CASTLE ROCK, Colo. Declaring that “this pandemic is over,” the Douglas County Board of County Commissioners voted unanimously on Tuesday to pass a resolution not to accept further Tri County public health orders from Friday.
The resolution essentially opens Douglas County’s businesses and restaurants to operate at full capacity. However, the state mask mandate and other restrictions that apply to indoor gatherings remain in effect. In addition, Douglas County School District still has to follow state guidelines.
The council passed the resolution as the state prepares for hand control of the electoral system and restrictions on the county’s local health departments Friday. Tri County Health, of which Douglas County is a part, implemented a two-phase plan, extending the current dial by one month after Friday. However, with the passing of Tuesday’s resolution, Douglas County will not participate in the health department’s post-state surveillance plan in the future.
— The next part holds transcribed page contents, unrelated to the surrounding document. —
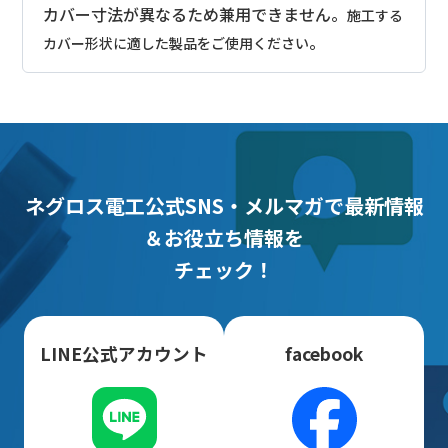
カバー寸法が異なるため兼用できません。
施工する
。
カバー形状に適した製品をご使用ください
ネグロス電工公式SNS・メルマガで最新情報
＆お役立ち情報を
チェック！
LINE公式アカウント
facebook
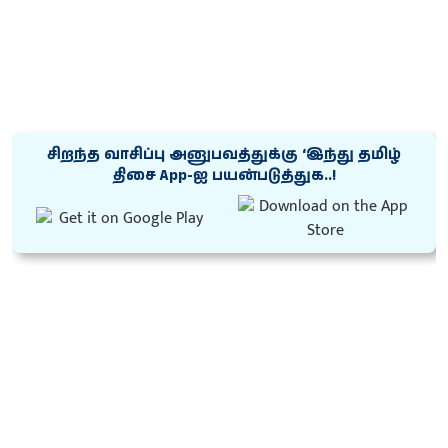
சிறந்த வாசிப்பு அனுபவத்துக்கு ‘இந்து தமிழ்
திசை App-ஐ பயன்படுத்துக..!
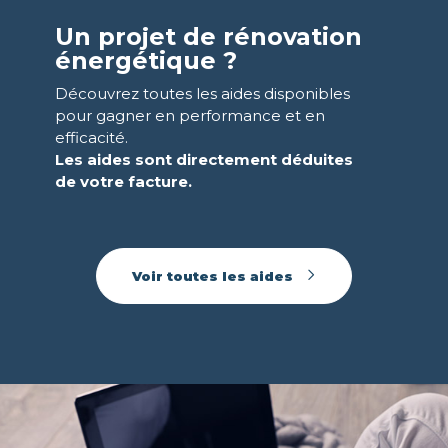
Un projet de rénovation
énergétique ?
Découvrez toutes les aides disponibles
pour gagner en performance et en
efficacité.
Les aides sont directement
déduites
de votre facture.
Voir toutes les aides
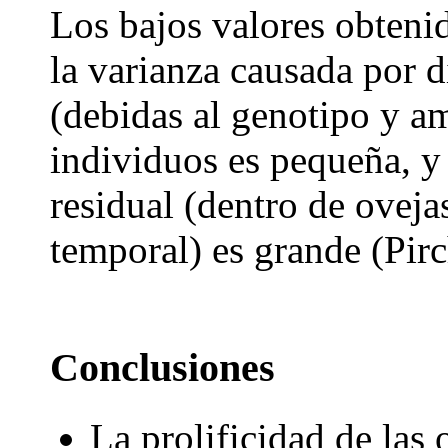
Los bajos valores obtenid
la varianza causada por 
(debidas al genotipo y a
individuos es pequeña, y 
residual (dentro de oveja
temporal) es grande (Pir
Conclusiones
La prolificidad de las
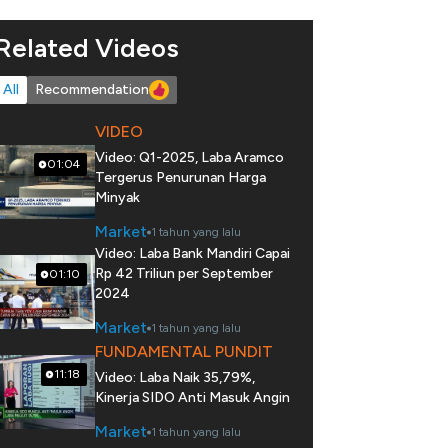
Related Videos
All
Recommendation
VIDEO
Video: Q1-2025, Laba Aramco
01:04
Tergerus Penurunan Harga
Minyak
Market
1 tahun yang lalu
Video: Laba Bank Mandiri Capai
Rp 42 Triliun per September
01:10
2024
Market
1 tahun yang lalu
FUNDAMENTAL PUNDIT
11:18
Video: Laba Naik 35,79%,
Kinerja SIDO Anti Masuk Angin
Market
1 tahun yang lalu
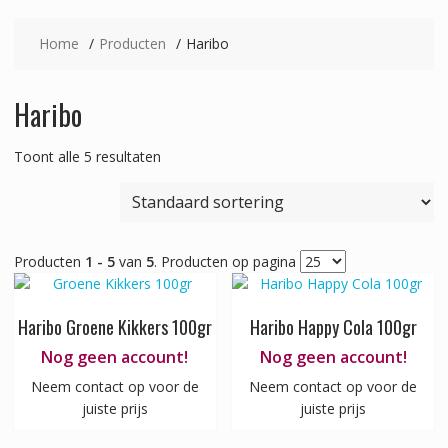
Home
Producten
Haribo
Haribo
Toont alle 5 resultaten
Producten
1 - 5
van
5
. Producten op pagina
Haribo Groene Kikkers 100gr
Haribo Happy Cola 100gr
Nog geen account!
Nog geen account!
Neem contact op voor de
Neem contact op voor de
juiste prijs
juiste prijs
Tri County Health, which serves Adams, Araphoe and Douglas counties, negotiated new terms with Douglas County in November, giving county commissioners the option to opt out of any public health orders they believe do not apply. are on the county.
The reasons why the commissioners voted to opt for further restrictions and reopen the province were cited in the resolution due to the 98% survival rate of COVID-19, the severity of the cases mostly affecting people aged 70 years and older and people with underlying health problems, and that more than 80% of people in that “vulnerable group” have been vaccinated.
Additionally, the resolution states that Douglas County had an ICU capacity of 26% on April 7, and that the 14-day moving average of county citizens’ hospital admissions per 100,000 residents as a result of COVID was less than two per day since early December.
Commissioner Abe Laydon brought up Hans Christian Anderson’s folktale, “The Emperor’s New Clothes,” as a way of describing how he believes further health restrictions in Douglas County do not match current data.
“Based on the facts before us today, I want the courage of that young child (in Anderson’s folktale), and that Douglas County is the first county in the state to say this pandemic is over,” Laydon said.
The data cited in the resolution and reiterated at Tuesday’s meeting appears to contradict what state health officials are seeing. They said the state is in a fourth wave of the pandemic on Friday, with more than half of new cases being caused by worrisome variants and with increasing numbers of cases and hospitalizations in people ages 18-50.
Gov. Jared Polis said Friday that it is currently “a time of great concern” for Colorado, with multiple factors peaking at the same time.
Colorado reported nearly 1,904 COVID-19 cases, 93 new hospitalizations, and a seven-day mean positivity rate of 5.62% on Tuesday, which continues to rise. There were also 494 hospital beds in use by confirmed or suspected COVID-19 patients.